Soumis par Michel Lambert le
Saviez-vous que les concombres ont suivi un long chemin avant d’arriver chez nous ? Ils sont originaires de l’Inde et ce sont les marins marchands de l’Ancienne Égypte qui sont allés le chercher là-bas, il y a plus de 4 000 ans. Les Juifs exilés en Égypte l’ont adopté puisqu’ils en parlent dans la Bible. Et lorsque les Romains ont conquis la Judée au premier siècle avant notre ère, ils ont ramené le concombre à Rome.

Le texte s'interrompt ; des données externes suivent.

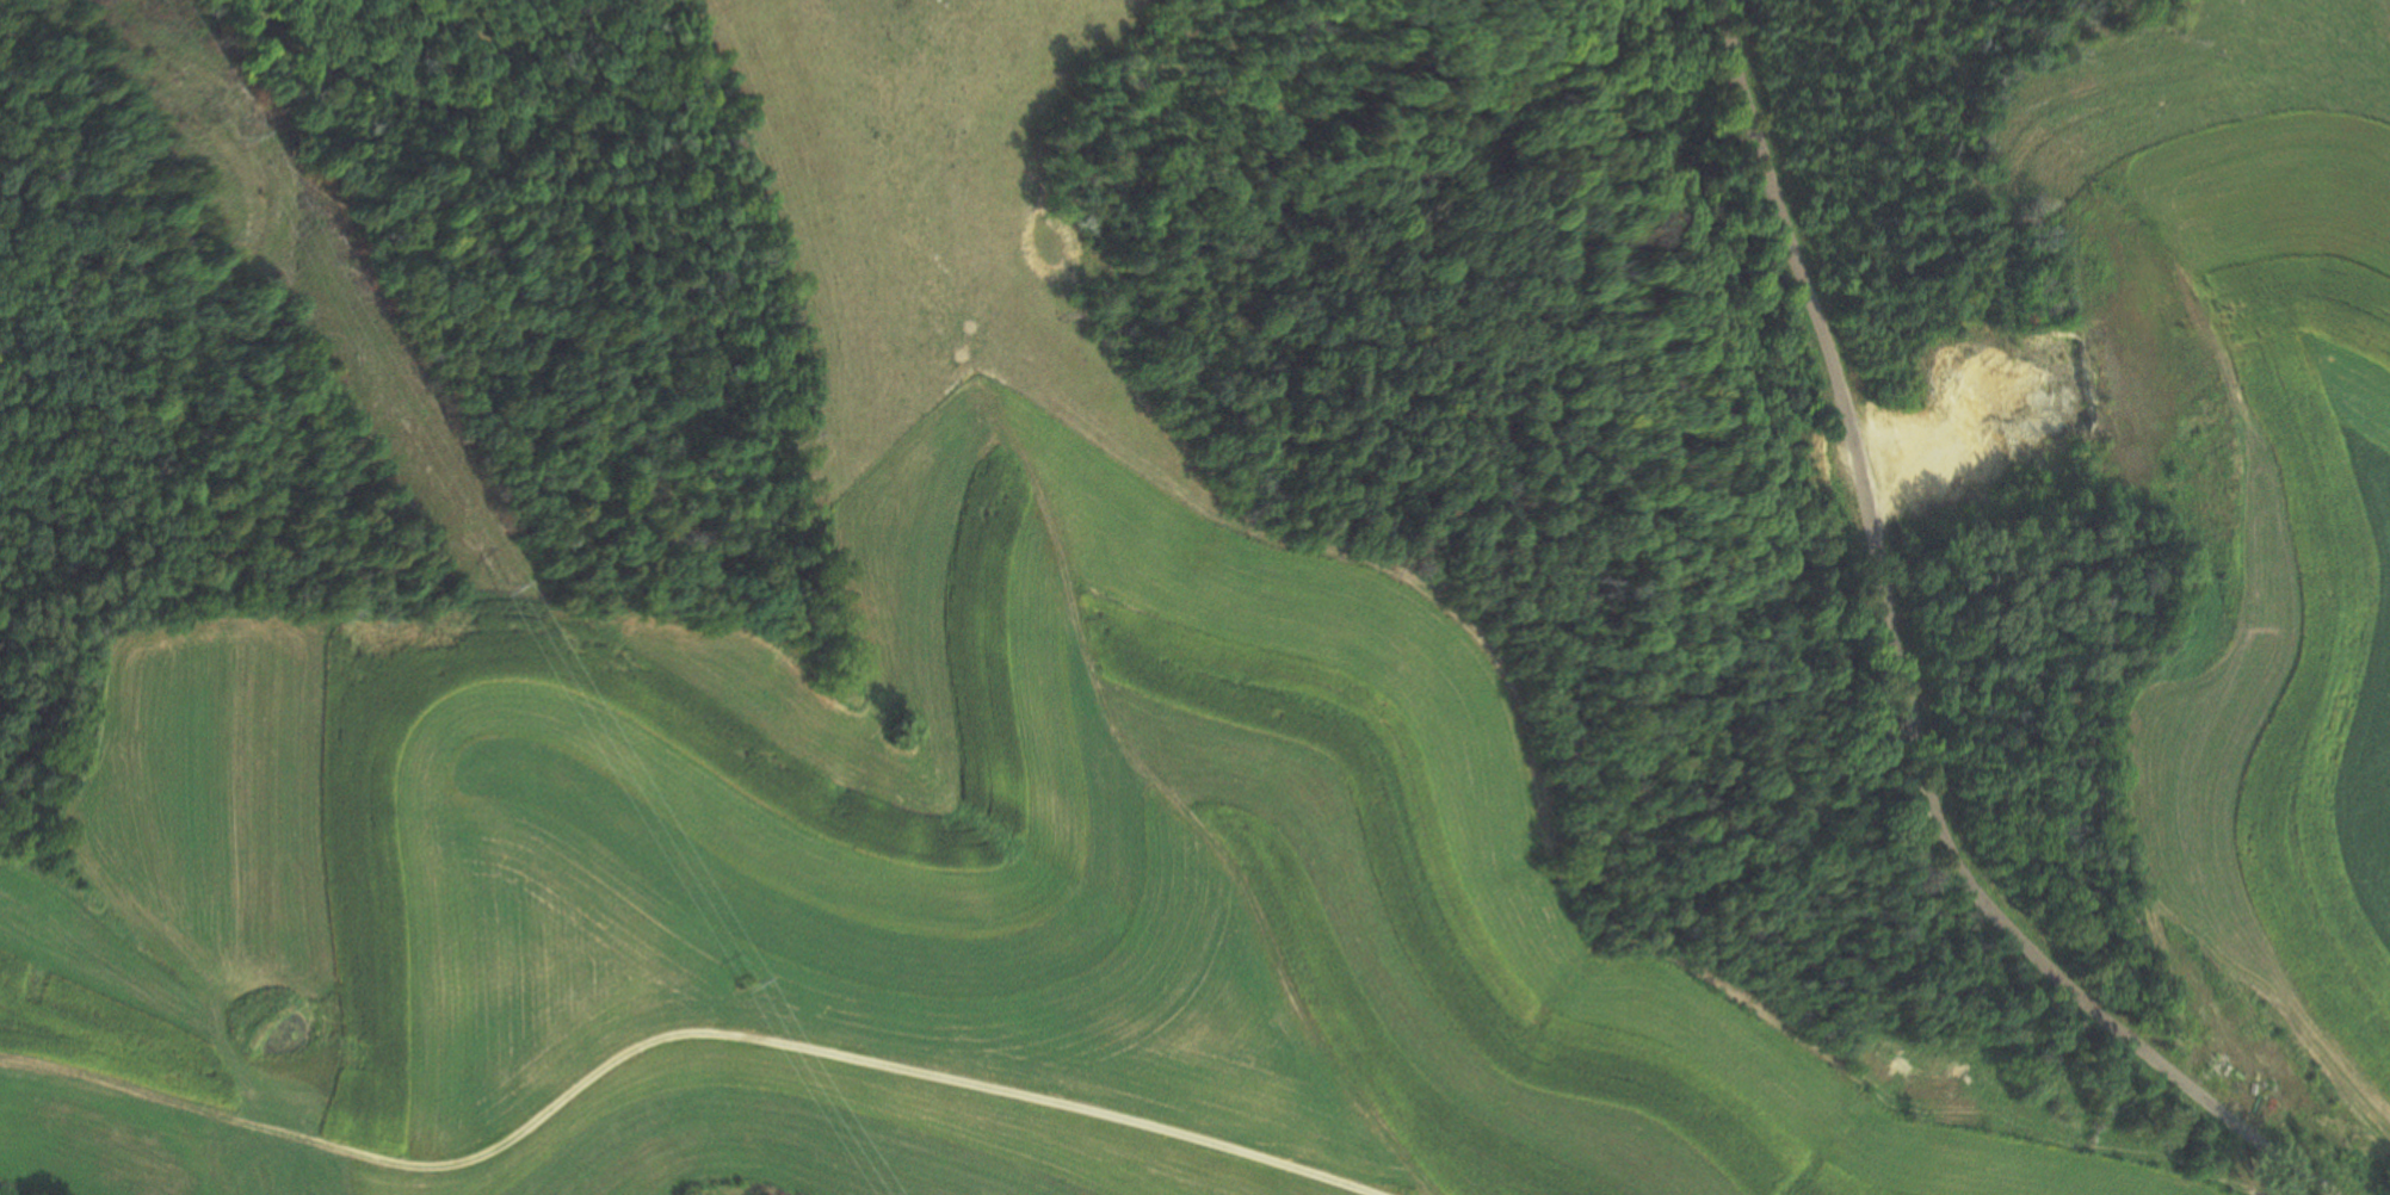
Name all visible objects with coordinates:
power tower: (217, 137)
power tower: (496, 590)
road: (1893, 677)
power tower: (745, 981)
road: (777, 1041)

Ce sont les jardiniers romains qui l’ont adouci car au début, le concombre était amer. Au VIII e siècle, le concombre était présent partout en Europe, en particulier dans les jardins des monastères. Déjà, à l’époque, on conservait les petits concombres excédentaires de la récolte dans le sel. Ce sont les Francs qui eurent l’idée d’ajouter du vinaigre au sel pour conserver les cornichons et les concombres plus longtemps. C’est pourquoi la tradition des cornichons est si présente dans les pays de culture germanique, comme l’Allemagne et la France. Dans les pays slaves, on pratiquait aussi la conservation par le sel mais avec la lactofermentation. Les cornichons russes et polonais sont de cette école culinaire. Mais pour revenir au concombre, c’est Louis Hébert qui planta les premiers concombres au Québec, en 1618. Jacques Cartier avait cependant signalé la présence de concombre à Québec, dans les jardins de Stadaconé, en 1535. « Pareillement, ils ont assez de gros melons et concombres, courges, pois et febves de toutes couleurs, mais non de la sorte des nostres. » La chose est plus qu’étonnante pour un historien des aliments! On pourrait penser que Cartier ne fait pas la différence entre un concombre et une courgette verte, mais il parle aussitôt des courges comme il parle aussi des pois et des fèves, faisant bien la distinction entre les deux. Or les pois et les concombres sont bien d’origine étrangère, selon les biologistes. Que penser de tout cela ? Il faut, je crois, pour l’instant, attendre d'autres découvertes archéologiques pour confirmer ou infirmer l'affirmation de Cartier. Pour l'instant, attardons-nous aux témoignages des voyageurs comme Kalm qui dit qu’on mangeait beaucoup de concombre, au temps de la Nouvelle-France, en particulier avec de la crème, ce qu’il n’avait pas l’air de connaître, lui-même, malgré ses origines scandinaves. Ce qui vient démontrer que le concombre est un aliment marqueur de notre patrimoine culinaire. Je vous invite à essayer les recettes de concombre en toute saison maintenant que nous pouvons en récolter à l’années longue, avec les serres écologiques de Saint-Félicien ou celles de Montréal.